Por outro lado, bolsonaristas destacam o fato de uma das instituições suspeitas, o Sindicato Nacional dos Aposentados, Pensionistas e Idosos (Sindnapi), ter como vice-presidente o irmão de Lula, José Ferreira da Silva, o Frei Chico, embora ele não tenha sido alvo da operação da PF.
O Sindnapi nega qualquer ilícito e diz que denunciou ao ministro da Previdência Social, Carlos Lupi (PDT), os indícios de ilegalidade nos descontos associativos em junho de 2023, durante reunião do Conselho Nacional da Previdência Social.
Ata do encontro obtida pelo Jornal Nacional confirma que a denúncia foi feita pela então conselheira Tonia Galleti, coordenadora do Departamento Jurídico do Sindnapi.

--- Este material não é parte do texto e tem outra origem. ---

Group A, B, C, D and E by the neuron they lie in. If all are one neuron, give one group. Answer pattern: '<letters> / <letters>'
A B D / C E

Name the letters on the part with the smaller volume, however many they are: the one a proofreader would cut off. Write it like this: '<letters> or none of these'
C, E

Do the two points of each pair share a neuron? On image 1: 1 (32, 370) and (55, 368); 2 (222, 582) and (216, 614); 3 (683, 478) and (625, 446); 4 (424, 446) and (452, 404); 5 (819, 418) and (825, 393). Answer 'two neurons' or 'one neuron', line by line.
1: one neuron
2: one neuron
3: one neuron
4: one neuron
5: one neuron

Questionado sobre essa denúncia pelo jornal O Globo, Lupi disse que, como a conselheira, outras pessoas também o avisaram sobre a existência de denúncias, mas era preciso ter “fatos concretos para serem investigados”.

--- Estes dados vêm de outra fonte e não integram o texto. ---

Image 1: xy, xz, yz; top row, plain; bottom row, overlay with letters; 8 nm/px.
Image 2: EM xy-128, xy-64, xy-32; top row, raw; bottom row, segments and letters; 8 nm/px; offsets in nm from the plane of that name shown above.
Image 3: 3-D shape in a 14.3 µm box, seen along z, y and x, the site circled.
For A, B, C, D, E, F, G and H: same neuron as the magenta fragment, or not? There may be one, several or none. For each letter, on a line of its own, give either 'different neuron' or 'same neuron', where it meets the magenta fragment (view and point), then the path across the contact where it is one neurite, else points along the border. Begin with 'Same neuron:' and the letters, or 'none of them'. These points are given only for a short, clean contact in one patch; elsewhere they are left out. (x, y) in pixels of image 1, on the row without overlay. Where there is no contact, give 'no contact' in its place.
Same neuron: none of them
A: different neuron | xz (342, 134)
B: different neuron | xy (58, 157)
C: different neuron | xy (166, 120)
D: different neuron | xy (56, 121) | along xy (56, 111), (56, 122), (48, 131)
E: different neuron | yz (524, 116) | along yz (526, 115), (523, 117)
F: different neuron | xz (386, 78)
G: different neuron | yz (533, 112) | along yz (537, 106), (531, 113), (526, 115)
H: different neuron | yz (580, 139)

Valores descontados dispararam no governo Lula
Os indícios de fraude foram identificados pela CGU devido ao forte aumento de cobranças e reclamações, que começaram a subir em 2022 e depois saltaram fortemente a partir de 2023.
Segundo um relatório da controladoria produzido em setembro de 2024, mas divulgado apenas agora, o valor anual médio descontado pelas associações entre 2016 e 2021 ficou em R$ 523,8 milhões, sendo o maior valor desse período registrado em 2018 (R$ 617 milhões).
Em 2022, último ano do governo Bolsonaro, houve uma primeira alta mais expressiva, quando os descontos somaram R$ 706,2 milhões, aumento de 32% ante 2021 (R$ 536,3 milhões).
Depois disso, o crescimento se acelerou no governpo Lula, atingindo R$ 1,3 bilhão em 2023, aumento de 84%.
O relatório projetava que em 2024 os descontos chegariam a R$ 2,6 bilhões, dobrando em um ano.
O relatório da CGU acusa o INSS de não tomar medidas eficazes para interromper os descontos ilegais.